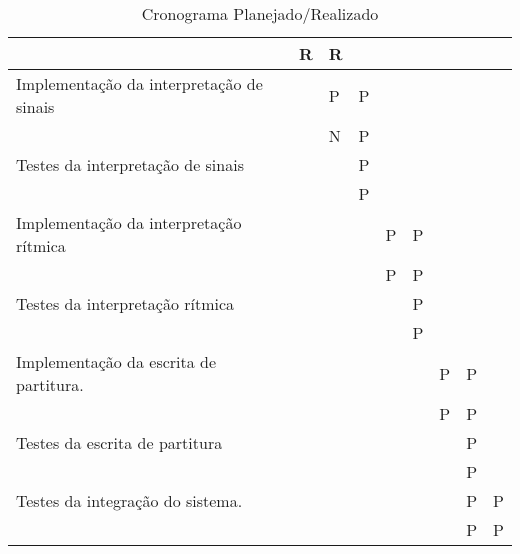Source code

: {\begin{table}[]
\begin{tabular}{|p{5cm}|l|l|l|l|l|l|l|l|l|}
 &  & \cellcolor[HTML]{34FF34}R & \cellcolor[HTML]{34FF34}R &  &  &  &  &  &  \\ \hline
Implementação da interpretação de sinais &  &  & \cellcolor[HTML]{C0C0C0}P & \cellcolor[HTML]{C0C0C0}P &  &  &  &  &  \\
 &  &  & \cellcolor[HTML]{FE0000}N & \cellcolor[HTML]{C0C0C0}P &  &  &  &  &  \\ \hline
Testes da interpretação de sinais &  &  &  & \cellcolor[HTML]{C0C0C0}P &  &  &  &  &  \\
 &  &  &  & \cellcolor[HTML]{C0C0C0}P &  &  &  &  &  \\ \hline
Implementação da interpretação rítmica &  &  &  &  & \cellcolor[HTML]{C0C0C0}P & \cellcolor[HTML]{C0C0C0}P &  &  &  \\
 &  &  &  &  & \cellcolor[HTML]{C0C0C0}P & \cellcolor[HTML]{C0C0C0}P &  &  &  \\ \hline
Testes da interpretação rítmica &  &  &  &  &  & \cellcolor[HTML]{C0C0C0}P &  &  &  \\
 &  &  &  &  &  & \cellcolor[HTML]{C0C0C0}P &  &  &  \\ \hline
Implementação da escrita de partitura. &  &  &  &  &  &  & \cellcolor[HTML]{C0C0C0}P & \cellcolor[HTML]{C0C0C0}P &  \\
 &  &  &  &  &  &  & \cellcolor[HTML]{C0C0C0}P & \cellcolor[HTML]{C0C0C0}P &  \\ \hline
Testes da escrita de partitura &  &  &  &  &  &  &  & \cellcolor[HTML]{C0C0C0}P &  \\
 &  &  &  &  &  &  &  & \cellcolor[HTML]{C0C0C0}P &  \\ \hline
Testes da integração do sistema. &  &  &  &  &  &  &  & \cellcolor[HTML]{C0C0C0}P & \cellcolor[HTML]{C0C0C0}P \\
 &  &  &  &  &  &  &  & \cellcolor[HTML]{C0C0C0}P & \cellcolor[HTML]{C0C0C0}P \\ \hline
\end{tabular}
\caption{Cronograma Planejado/Realizado}
\end{table}
}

-----

TO-DO ITEM: In the records above, locate each line with the word "Implementação". Copy all such lines.

ANSWER TO THIS PROBLEM:
Implementação da interpretação de sinais &  &  & \cellcolor[HTML]{C0C0C0}P & \cellcolor[HTML]{C0C0C0}P &  &  &  &  &  \\
Implementação da interpretação rítmica &  &  &  &  & \cellcolor[HTML]{C0C0C0}P & \cellcolor[HTML]{C0C0C0}P &  &  &  \\
Implementação da escrita de partitura. &  &  &  &  &  &  & \cellcolor[HTML]{C0C0C0}P & \cellcolor[HTML]{C0C0C0}P &  \\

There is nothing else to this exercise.